Start of Block
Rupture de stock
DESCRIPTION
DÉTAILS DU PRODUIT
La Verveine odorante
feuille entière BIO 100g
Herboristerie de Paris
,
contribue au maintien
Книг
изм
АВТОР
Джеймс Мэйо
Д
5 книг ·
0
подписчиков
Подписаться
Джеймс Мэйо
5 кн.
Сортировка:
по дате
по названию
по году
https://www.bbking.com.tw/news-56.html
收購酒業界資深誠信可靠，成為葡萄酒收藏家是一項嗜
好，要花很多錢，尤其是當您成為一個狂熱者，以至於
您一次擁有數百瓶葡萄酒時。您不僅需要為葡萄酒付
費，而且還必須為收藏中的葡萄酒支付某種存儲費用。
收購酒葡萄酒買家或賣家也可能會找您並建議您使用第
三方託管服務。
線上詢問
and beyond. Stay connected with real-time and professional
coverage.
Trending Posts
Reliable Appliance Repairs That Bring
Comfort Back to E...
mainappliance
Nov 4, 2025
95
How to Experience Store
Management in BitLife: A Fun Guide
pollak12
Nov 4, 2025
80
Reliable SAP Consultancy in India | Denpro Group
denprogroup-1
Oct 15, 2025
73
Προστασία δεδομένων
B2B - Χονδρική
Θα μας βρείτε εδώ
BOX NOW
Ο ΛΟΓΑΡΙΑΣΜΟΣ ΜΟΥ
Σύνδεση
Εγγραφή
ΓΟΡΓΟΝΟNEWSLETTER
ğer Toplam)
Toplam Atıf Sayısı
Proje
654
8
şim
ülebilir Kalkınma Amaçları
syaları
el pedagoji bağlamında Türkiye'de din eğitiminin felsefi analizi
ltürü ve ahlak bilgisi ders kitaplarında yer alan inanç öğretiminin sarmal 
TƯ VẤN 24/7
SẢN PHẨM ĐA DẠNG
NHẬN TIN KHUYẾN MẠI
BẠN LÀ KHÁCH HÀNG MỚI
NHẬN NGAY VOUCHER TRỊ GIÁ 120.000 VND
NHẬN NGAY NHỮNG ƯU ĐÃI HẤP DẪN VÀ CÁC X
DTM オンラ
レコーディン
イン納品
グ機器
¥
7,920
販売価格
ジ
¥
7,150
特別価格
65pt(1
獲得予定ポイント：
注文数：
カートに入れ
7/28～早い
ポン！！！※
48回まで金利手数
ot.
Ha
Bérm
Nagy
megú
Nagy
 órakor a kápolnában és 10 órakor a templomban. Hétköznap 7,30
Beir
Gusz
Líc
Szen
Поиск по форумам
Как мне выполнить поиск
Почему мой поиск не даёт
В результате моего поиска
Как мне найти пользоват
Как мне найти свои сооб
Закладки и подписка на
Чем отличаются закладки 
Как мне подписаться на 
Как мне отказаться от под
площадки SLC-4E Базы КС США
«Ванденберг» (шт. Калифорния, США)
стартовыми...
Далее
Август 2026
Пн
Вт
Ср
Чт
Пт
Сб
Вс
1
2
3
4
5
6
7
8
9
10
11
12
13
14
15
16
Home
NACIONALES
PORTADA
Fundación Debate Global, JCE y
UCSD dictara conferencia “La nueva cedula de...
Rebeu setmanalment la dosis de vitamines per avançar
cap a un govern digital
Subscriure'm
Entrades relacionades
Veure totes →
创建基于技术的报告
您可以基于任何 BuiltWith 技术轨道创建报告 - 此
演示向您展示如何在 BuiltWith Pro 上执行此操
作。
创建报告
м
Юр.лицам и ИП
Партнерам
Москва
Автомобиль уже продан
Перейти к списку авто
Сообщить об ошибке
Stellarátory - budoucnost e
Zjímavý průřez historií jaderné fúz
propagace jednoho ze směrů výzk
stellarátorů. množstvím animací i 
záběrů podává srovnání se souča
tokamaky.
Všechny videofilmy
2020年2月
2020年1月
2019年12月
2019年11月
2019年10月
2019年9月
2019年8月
End of Block
# Exercise requirements:
Please reproduce the whole listing exactly, omitting no line.

# Reply to the exercise:
Rupture de stock
DESCRIPTION
DÉTAILS DU PRODUIT
La Verveine odorante
feuille entière BIO 100g
Herboristerie de Paris
,
contribue au maintien
Книг
изм
АВТОР
Джеймс Мэйо
Д
5 книг ·
0
подписчиков
Подписаться
Джеймс Мэйо
5 кн.
Сортировка:
по дате
по названию
по году
https://www.bbking.com.tw/news-56.html
收購酒業界資深誠信可靠，成為葡萄酒收藏家是一項嗜
好，要花很多錢，尤其是當您成為一個狂熱者，以至於
您一次擁有數百瓶葡萄酒時。您不僅需要為葡萄酒付
費，而且還必須為收藏中的葡萄酒支付某種存儲費用。
收購酒葡萄酒買家或賣家也可能會找您並建議您使用第
三方託管服務。
線上詢問
and beyond. Stay connected with real-time and professional
coverage.
Trending Posts
Reliable Appliance Repairs That Bring
Comfort Back to E...
mainappliance
Nov 4, 2025
95
How to Experience Store
Management in BitLife: A Fun Guide
pollak12
Nov 4, 2025
80
Reliable SAP Consultancy in India | Denpro Group
denprogroup-1
Oct 15, 2025
73
Προστασία δεδομένων
B2B - Χονδρική
Θα μας βρείτε εδώ
BOX NOW
Ο ΛΟΓΑΡΙΑΣΜΟΣ ΜΟΥ
Σύνδεση
Εγγραφή
ΓΟΡΓΟΝΟNEWSLETTER
ğer Toplam)
Toplam Atıf Sayısı
Proje
654
8
şim
ülebilir Kalkınma Amaçları
syaları
el pedagoji bağlamında Türkiye'de din eğitiminin felsefi analizi
ltürü ve ahlak bilgisi ders kitaplarında yer alan inanç öğretiminin sarmal 
TƯ VẤN 24/7
SẢN PHẨM ĐA DẠNG
NHẬN TIN KHUYẾN MẠI
BẠN LÀ KHÁCH HÀNG MỚI
NHẬN NGAY VOUCHER TRỊ GIÁ 120.000 VND
NHẬN NGAY NHỮNG ƯU ĐÃI HẤP DẪN VÀ CÁC X
DTM オンラ
レコーディン
イン納品
グ機器
¥
7,920
販売価格
ジ
¥
7,150
特別価格
65pt(1
獲得予定ポイント：
注文数：
カートに入れ
7/28～早い
ポン！！！※
48回まで金利手数
ot.
Ha
Bérm
Nagy
megú
Nagy
 órakor a kápolnában és 10 órakor a templomban. Hétköznap 7,30
Beir
Gusz
Líc
Szen
Поиск по форумам
Как мне выполнить поиск
Почему мой поиск не даёт
В результате моего поиска
Как мне найти пользоват
Как мне найти свои сооб
Закладки и подписка на
Чем отличаются закладки 
Как мне подписаться на 
Как мне отказаться от под
площадки SLC-4E Базы КС США
«Ванденберг» (шт. Калифорния, США)
стартовыми...
Далее
Август 2026
Пн
Вт
Ср
Чт
Пт
Сб
Вс
1
2
3
4
5
6
7
8
9
10
11
12
13
14
15
16
Home
NACIONALES
PORTADA
Fundación Debate Global, JCE y
UCSD dictara conferencia “La nueva cedula de...
Rebeu setmanalment la dosis de vitamines per avançar
cap a un govern digital
Subscriure'm
Entrades relacionades
Veure totes →
创建基于技术的报告
您可以基于任何 BuiltWith 技术轨道创建报告 - 此
演示向您展示如何在 BuiltWith Pro 上执行此操
作。
创建报告
м
Юр.лицам и ИП
Партнерам
Москва
Автомобиль уже продан
Перейти к списку авто
Сообщить об ошибке
Stellarátory - budoucnost e
Zjímavý průřez historií jaderné fúz
propagace jednoho ze směrů výzk
stellarátorů. množstvím animací i 
záběrů podává srovnání se souča
tokamaky.
Všechny videofilmy
2020年2月
2020年1月
2019年12月
2019年11月
2019年10月
2019年9月
2019年8月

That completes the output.